Ces vins latins devenus des références contemporaines

Si la Géorgie, la Phénicie (Liban actuel), puis la Grèce sont considérées comme les berceaux du vin, l’Italie, la France, l’Espagne et le Portugal sont rapidement devenus les références viticoles mondiales. L’avènement du christianisme, l’implantation de monastères en Europe de l’Ouest au cours du premier millénaire, puis la conquête des autres continents par ces quatre pays au second millénaire, vont asseoir la suprématie des pays dits latins en tant que producteurs de vin. À travers le message biblique qui véhicule la consommation du vin, le clergé va contrôler l’élaboration de ce dernier pendant quinze siècles.
L’Italie, la France, l’Espagne et le Portugal forment aujourd’hui le quatuor des plus grands pays viticoles, les plus populaires et les plus convoités. Leurs différentes régions viticoles ont un point commun : toutes ont été édifiées par les moines cisterciens, bénédictins, chartreux ou franciscains. Le terme cru – qui vient du verbe croître – est aujourd’hui associé à l’excellence vinique grâce à eux parce que, bien entendu, ce sont les moines qui avaient la tâche de diriger l’agriculture pour les seigneurs locaux.

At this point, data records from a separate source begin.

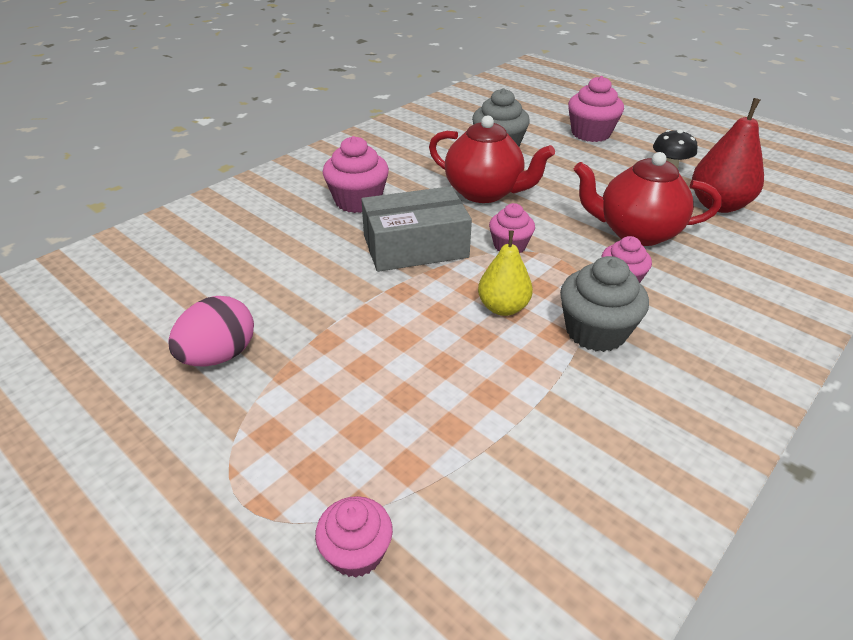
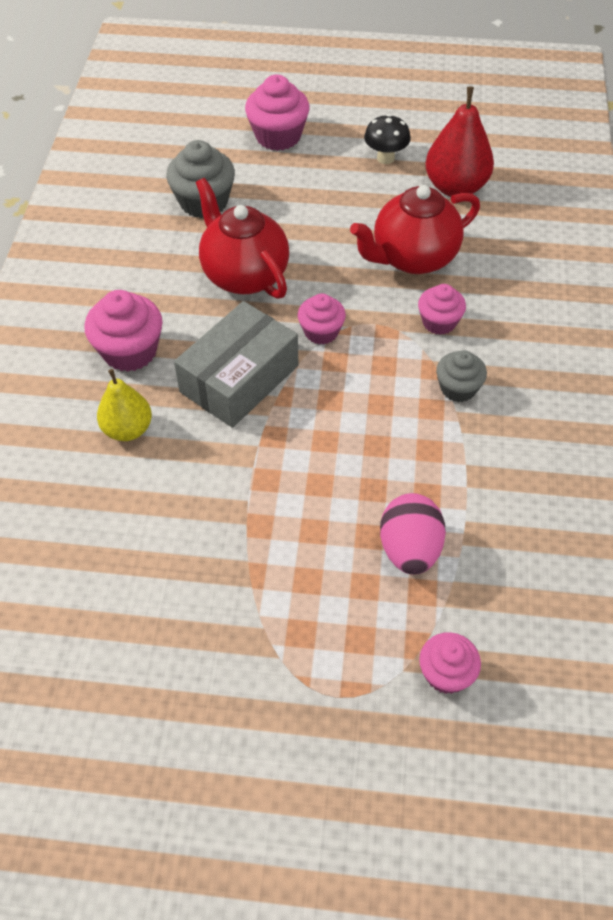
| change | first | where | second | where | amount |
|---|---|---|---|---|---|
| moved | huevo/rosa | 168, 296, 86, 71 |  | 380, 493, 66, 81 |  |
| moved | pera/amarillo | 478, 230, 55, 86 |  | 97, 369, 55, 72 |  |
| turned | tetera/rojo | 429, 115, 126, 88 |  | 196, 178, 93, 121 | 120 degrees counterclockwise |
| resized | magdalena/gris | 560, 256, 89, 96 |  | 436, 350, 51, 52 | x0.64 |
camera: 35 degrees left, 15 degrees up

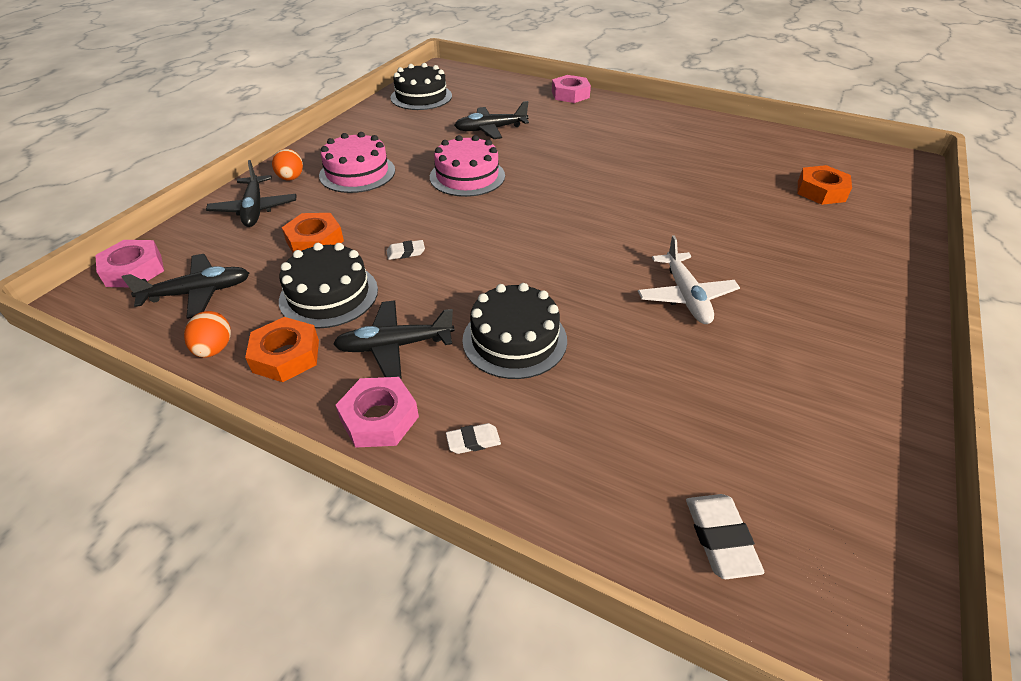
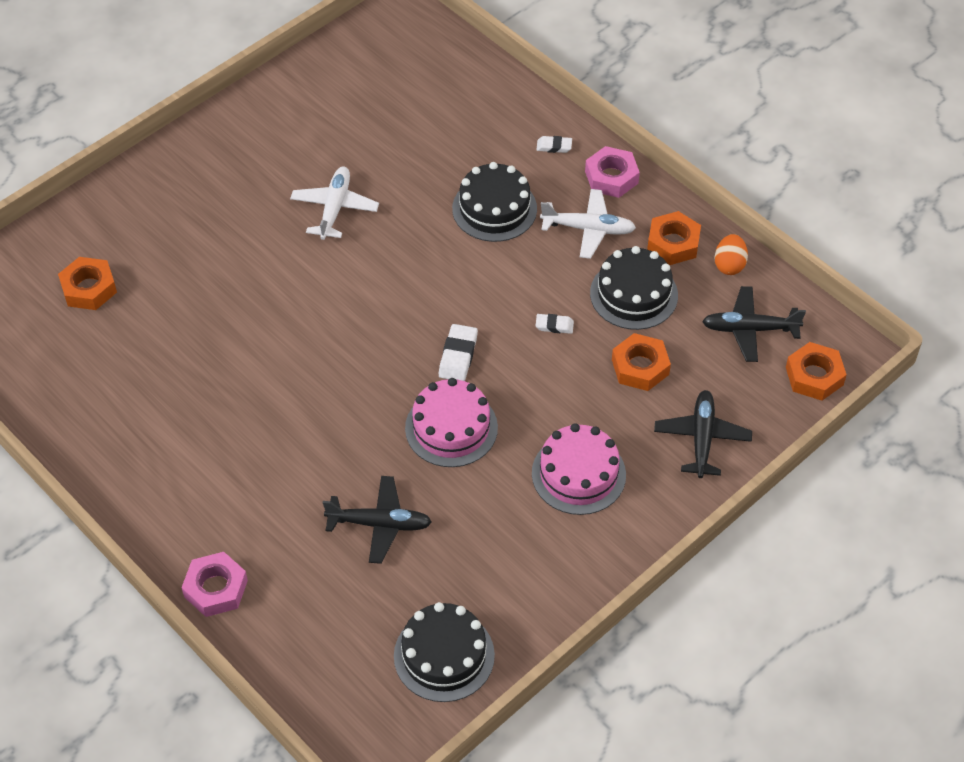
| change | first | where | second | where | amount |
|---|---|---|---|---|---|
| removed | huevo/naranja | 272, 149, 31, 32 |  |  |  |
| moved | goma de borrar/blanco | 686, 494, 79, 85 |  | 439, 324, 39, 57 |  |
| recoloured | tuerca/rosa | 95, 240, 69, 47 | tuerca/naranja | 786, 342, 61, 59 |  |
| recoloured | avión/negro | 333, 300, 122, 79 | avión/blanco | 540, 189, 96, 70 |  |
camera: 160 degrees left, 10 degrees up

Il faudra attendre les révoltes de la Renaissance et, surtout, les révolutions civiles de la fin du 18e siècle en Europe, particulièrement en France, pour que les terres agricoles et viticoles soient redistribuées au peuple. La démocratisation du vin se fera alors à travers sa commercialisation internationale, elle qui n’avait été que nationale, à quelques rares exceptions près.
N’est-il pas singulier de constater que ce ne sont pas Dijon, Lyon, Turin, Florence, Barcelone, Lisbonne ou Coimbra qu’on cite en exemples viticoles, mais bien des villages qui bordent ces métropoles, des villages qui auraient été pratiquement méconnus s’ils n’avaient pas été élevés au rang de cru?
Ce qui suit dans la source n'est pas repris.